We were a week from Nick racing in Galveston 70.3, and I was putting together a list things to bring as an official race spectator (and volunteer and sherpa). All was well, until the coach sent me a text that Monday saying, “Btw, Emily…bring your wetsuit.” WHAT?! I’m not racing! I, cleverly responded, “Wetsuit won’t fit in my bag.” This is true. I am not planning on checking a bag for the trip, so it’s necessary to pack light. I was prepared to bring running shoes, but not a wetsuit. Within seconds Nick offered, “I can fit it in my bike bag!” Of course you can. What a way to save the day. Thanks, hubby!
I was nervous about my next OWS. I didn’t want to swim, I wanted to spectate and volunteer and sherpa and just enjoy our mini vacation.
While attending the athlete briefing with Nick and his brother, we were told there would be no swimming allowed in the bay. (I can tell you, I wasn’t disappointed to hear this). Any athlete found swimming would be immediately disqualified from the race. (No objection from me). Then the Race Director offered those who were wanting to get in the water could go a few miles up the road and swim there. (Ugh, I thought he was on my side). We left the briefing and went to lunch.
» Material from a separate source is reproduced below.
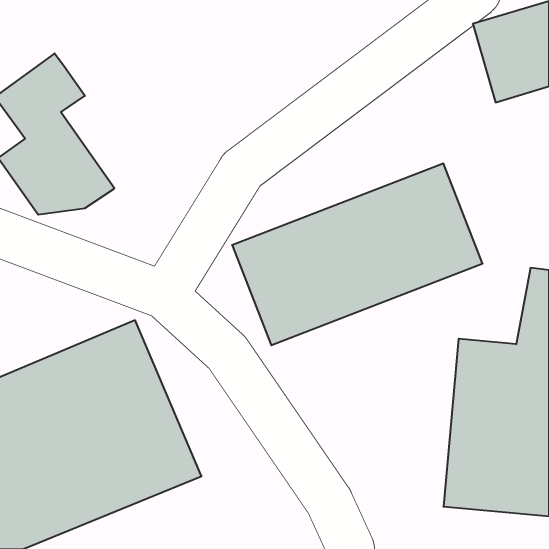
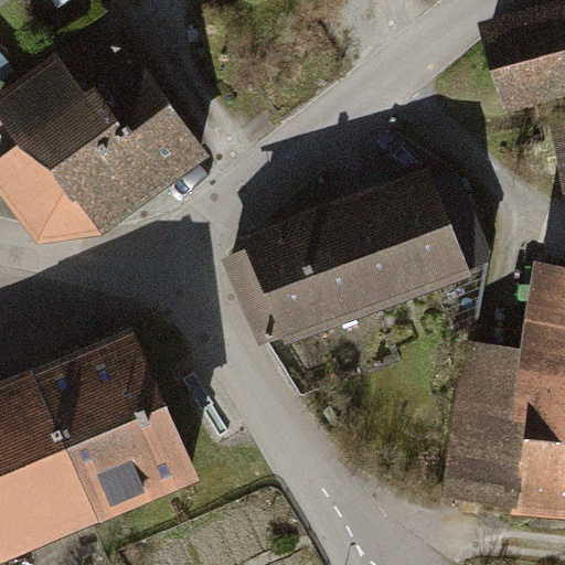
building: none -> [62,33,190,191]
As luck would have it, we ate across the street from where the Race Director told us swimming was allowed. I looked out the window the entire lunch watching the waves crash into the shore. There was no way. No way I could do this, not in these conditions. I was going to tell my coach the tides were too rough for me to swim. As I stared at the waves, I realized no one else was swimming. There was not a single person in the water or on the beach. It hadn’t been my brain exaggerating the scenery, it truly was rough waters outside. Relief swept over me.
On the way home, I felt like I had dodged a bullet. I got out of my OWS. Then reality set in… Even though I escaped the swim last weekend, I still have to get in the open water at some point. I can’t continue to hope for rough tides. Soon there will be no more excuses.
Swimming is my barrier to entry. It’s what caused my DNF at both Steelhead and Austin last year. It’s a complete mind game for me. I have no problems swimming in the pool. Nick and I were discussing my swim anxiety the other day. He said, “After Steelhead, I thought you would have no problems swimming in open water.” The waves were really rough that day, and I finished the swim. When I see the open water, I have flashbacks of that swim. I remember struggling the second half, telling myself to keep going; while the next swim wave caught up to me and trampled over me. A few minutes later, another swim wave was on it’s way; and I was still there – like a target floating in the water, just waiting to be trampled. I recall getting sick so close to the finish, and how I knew regardless of whether or not I continued, I had already lost – I didn’t make the cutoff time.
I swam countless hours in the pool. I hired a swim coach. I’ve done drill after drill after drill. I’ve improved my form. I’ve gotten faster. I’ve become more confident in the water. Without a doubt, I can make the cutoff time. Earlier this week, I had a gentleman tell me, “I enjoy watching you swim. You seem to glide through the water.” This was a huge compliment for me. When I started swimming, I was flailing around in the water, trying to stay afloat and make it to the other end of the pool.
So, I’ll just keep swimming. I’ll keep doing drills. I’ll continue to get faster and stronger and more confident in the water. And next race, I’ll get in and prove to myself it’s not that hard. I have nothing to worry about. It’s just a simple swim…in the open water.